About this exercise → Data follows below. Repeat exactly the lines between the line holding "For every layout" and the line holding "Page size: 1241x1754.", inclusive, and nothing more; drop pictures.

Recorded information →

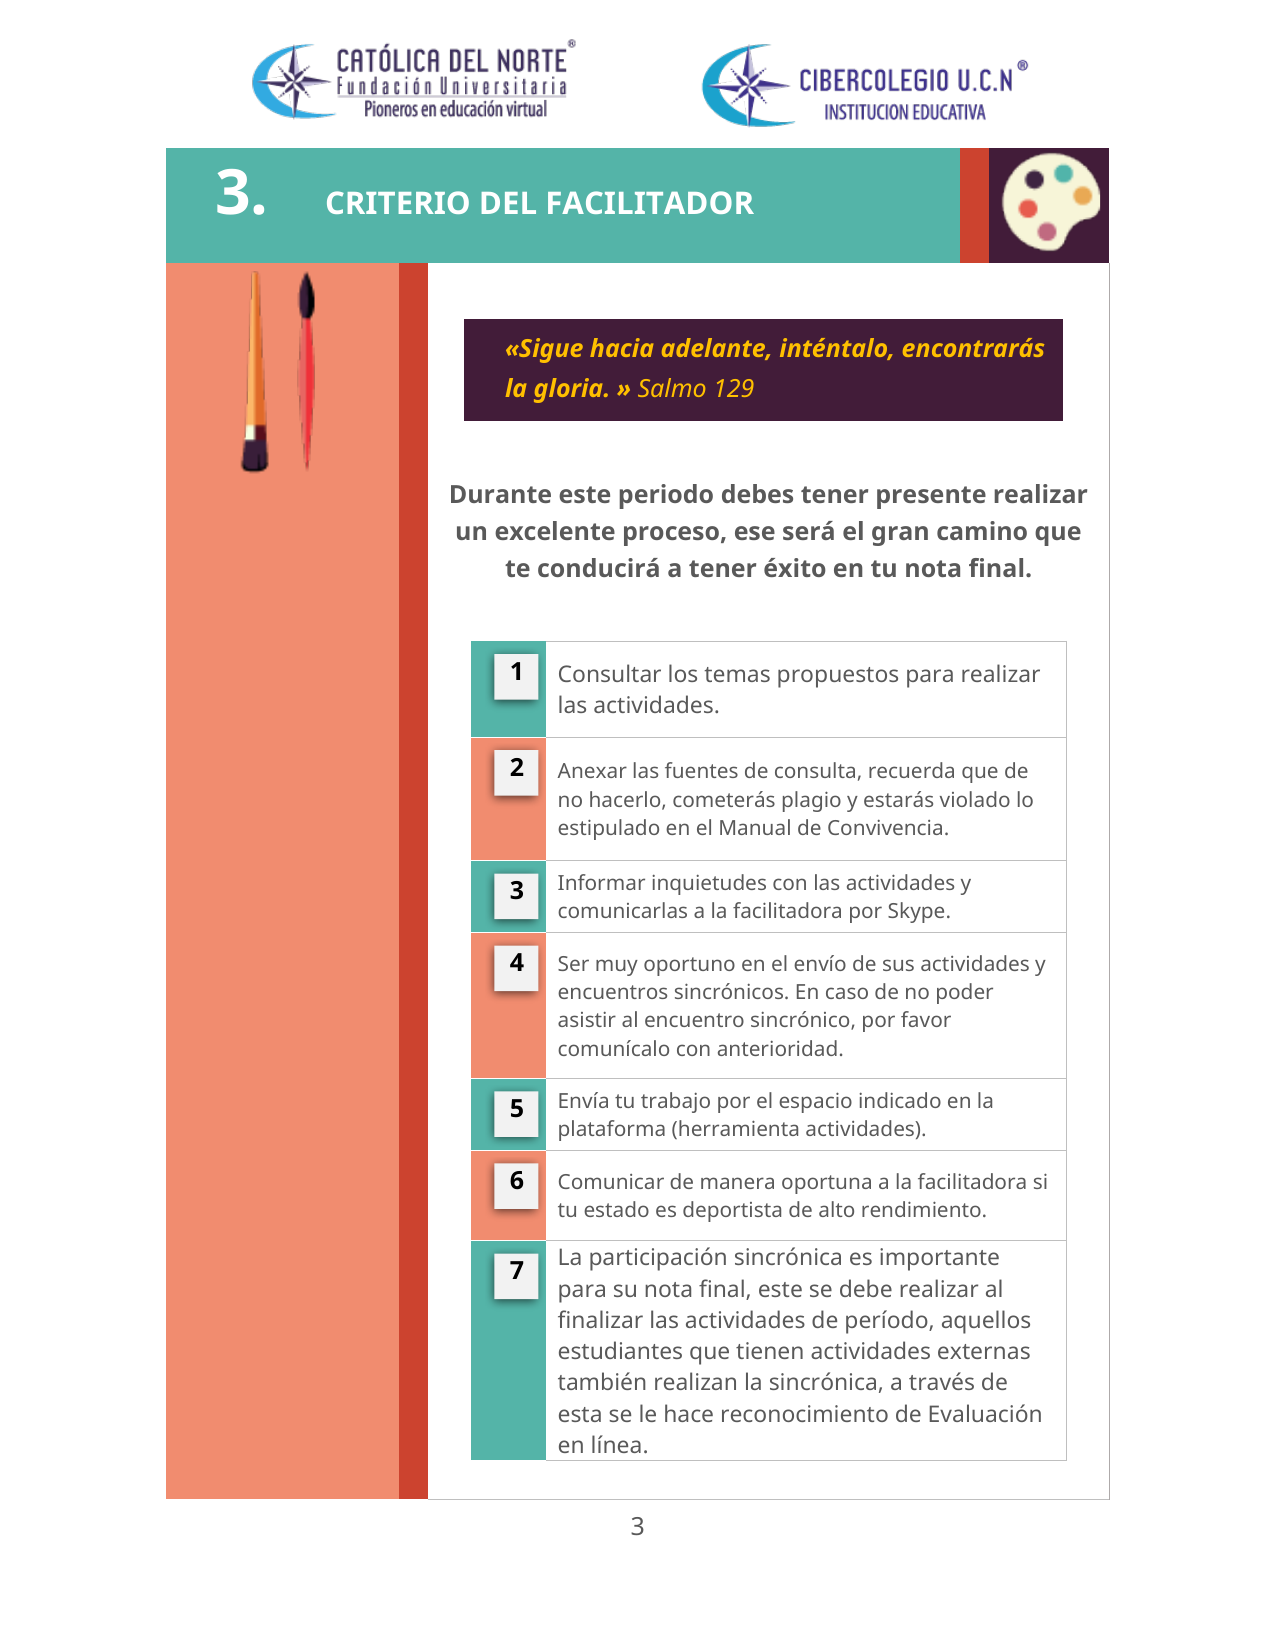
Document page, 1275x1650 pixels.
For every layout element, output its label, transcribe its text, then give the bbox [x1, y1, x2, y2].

table_header CRITERIO DEL FACILITADOR [166, 148, 960, 263]
picture [212, 22, 615, 135]
picture [185, 266, 380, 480]
picture [672, 31, 1057, 139]
table_header [989, 148, 1109, 263]
table_cell [399, 263, 428, 1499]
table_header [960, 148, 989, 263]
picture [1000, 147, 1100, 258]
table_cell [166, 263, 399, 1499]
table_cell Durante este periodo debes tener presente realizar un excelente proceso, ese será el gran camino que te conducirá a tener éxito en tu nota final. [428, 263, 1109, 1499]
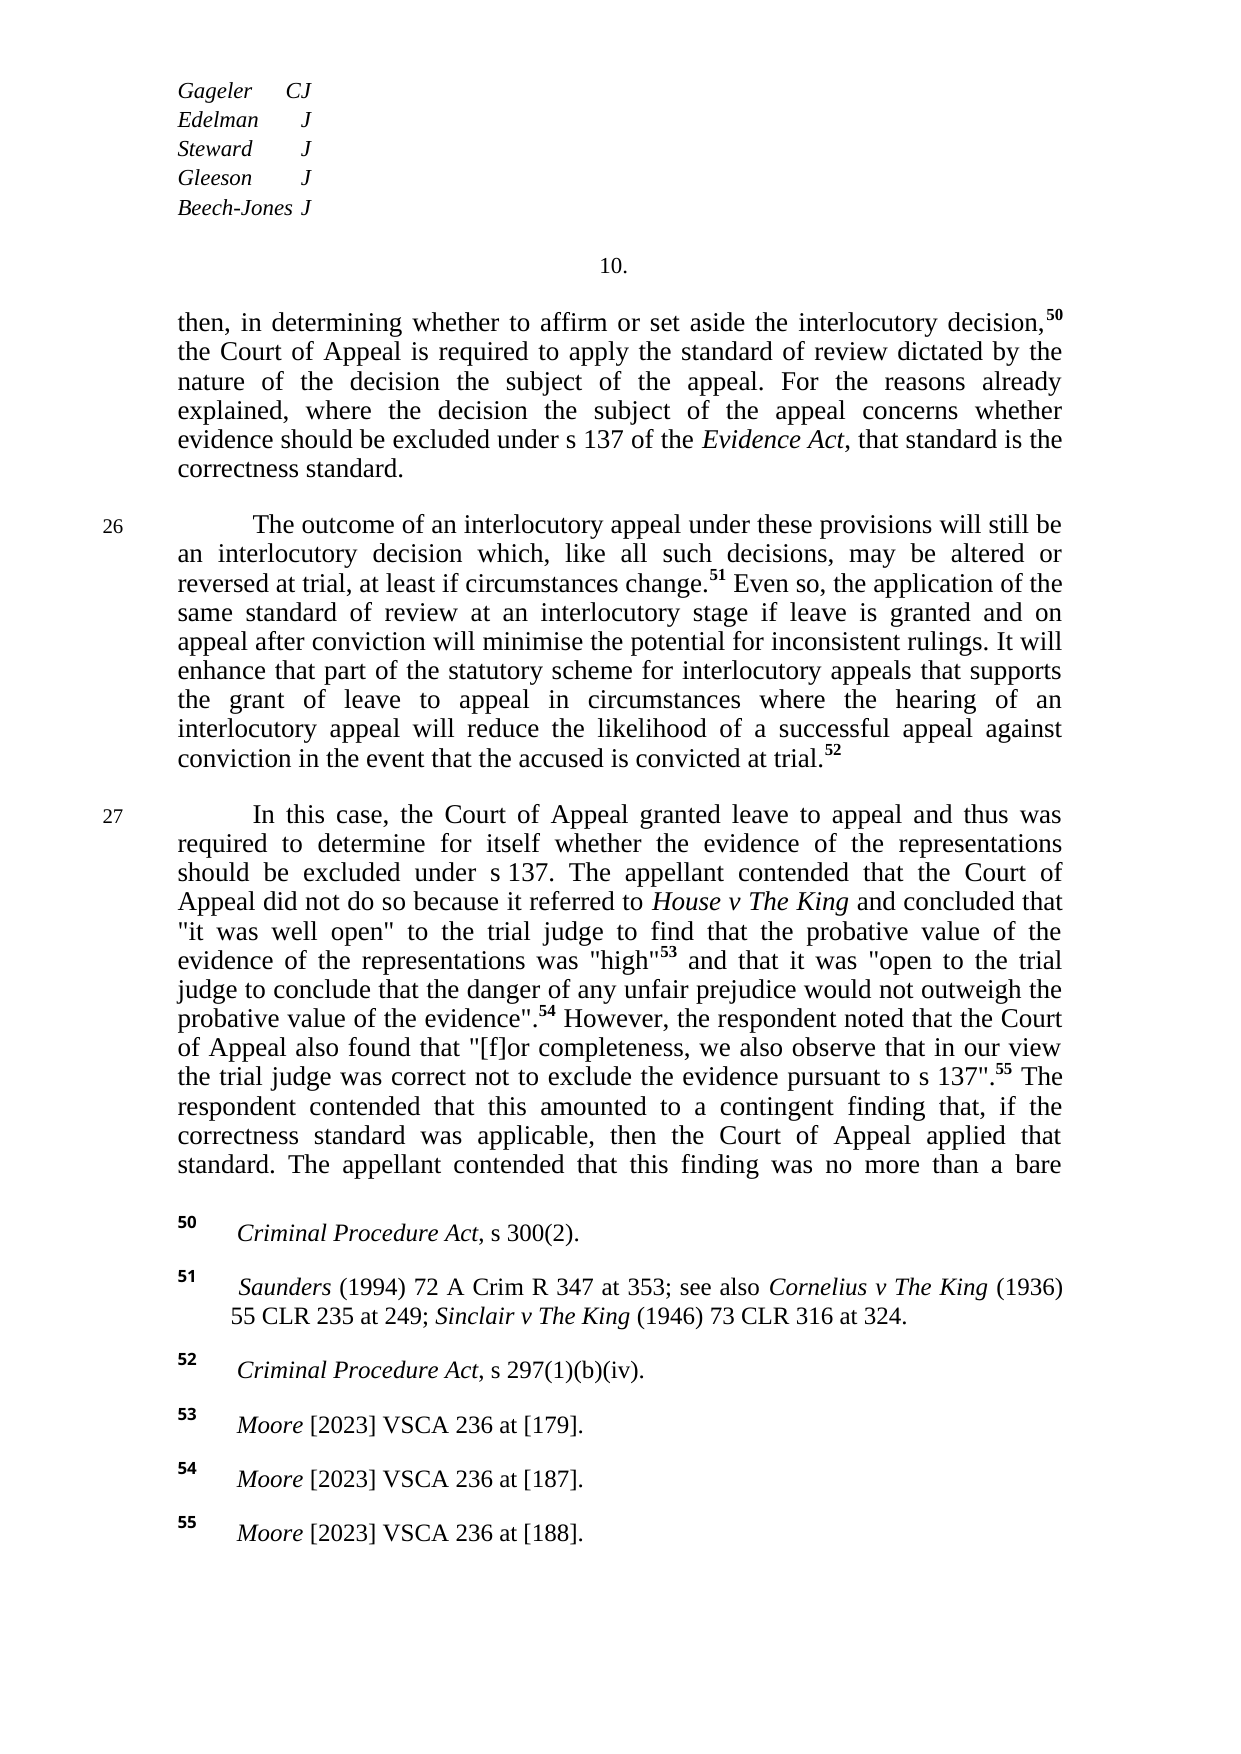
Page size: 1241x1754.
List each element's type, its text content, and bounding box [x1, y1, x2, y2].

list As the secondary materials relating to the introduction of the Criminal Procedure Act confirm, the statutory provisions requiring certification by the trial judge before a party may seek leave to appeal, and specifying the matters to which the Court of Appeal may have regard in determining whether to grant leave to appeal, seek to balance the desirability of allowing interlocutory appeals that are genuinely likely to reduce delay against the consequences of fragmenting the process of a criminal trial. Nevertheless, nothing in these statutory provisions provides any support for applying a different standard to the review undertaken by the Court of Appeal of a decision under s 137 of the Evidence Act once leave to appeal has been granted to that which follows from the nature of the decision itself. It may be that, in determining whether to grant leave to appeal from such a decision, the Court of Appeal will consider whether the trial judge's decision reveals some error of principle which, along with the various other factors, may weigh in the determination of whether the Court is satisfied that the interests of justice warrant a grant of leave to appeal. However, if leave to appeal is granted, then, in determining whether to affirm or set aside the interlocutory decision, the Court of Appeal is required to apply the standard of review dictated by the nature of the decision the subject of the appeal. For the reasons already explained, where the decision the subject of the appeal concerns whether evidence should be excluded under s 137 of the Evidence Act, that standard is the correctness standard. [102, 308, 1063, 483]
list The outcome of an interlocutory appeal under these provisions will still be an interlocutory decision which, like all such decisions, may be altered or reversed at trial, at least if circumstances change. Even so, the application of the same standard of review at an interlocutory stage if leave is granted and on appeal after conviction will minimise the potential for inconsistent rulings. It will enhance that part of the statutory scheme for interlocutory appeals that supports the grant of leave to appeal in circumstances where the hearing of an interlocutory appeal will reduce the likelihood of a successful appeal against conviction in the event that the accused is convicted at trial. [102, 510, 1063, 773]
list In this case, the Court of Appeal granted leave to appeal and thus was required to determine for itself whether the evidence of the representations should be excluded under s 137. The appellant contended that the Court of Appeal did not do so because it referred to House v The King and concluded that "it was well open" to the trial judge to find that the probative value of the evidence of the representations was "high" and that it was "open to the trial judge to conclude that the danger of any unfair prejudice would not outweigh the probative value of the evidence". However, the respondent noted that the Court of Appeal also found that "[f]or completeness, we also observe that in our view the trial judge was correct not to exclude the evidence pursuant to s 137". The respondent contended that this amounted to a contingent finding that, if the correctness standard was applicable, then the Court of Appeal applied that standard. The appellant contended that this finding was no more than a bare assertion and not a separate basis for the Court of Appeal upholding the trial judge's conclusion in relation to the application of s 137. It is not necessary to consider this further because, for the reasons that follow, the decision of the trial judge to refuse to exclude the evidence under s 137 was correct. [102, 800, 1063, 1179]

Exercise result →
For every layout element, output its label, transcribe its text, then give the bbox [x1, y1, x2, y2].

table_header CRITERIO DEL FACILITADOR [166, 148, 960, 263]
picture [212, 22, 615, 135]
picture [185, 266, 380, 480]
picture [672, 31, 1057, 139]
table_header [989, 148, 1109, 263]
table_cell [399, 263, 428, 1499]
table_header [960, 148, 989, 263]
picture [1000, 147, 1100, 258]
table_cell [166, 263, 399, 1499]
table_cell Durante este periodo debes tener presente realizar un excelente proceso, ese será el gran camino que te conducirá a tener éxito en tu nota final. [428, 263, 1109, 1499]
Page size: 1241x1754.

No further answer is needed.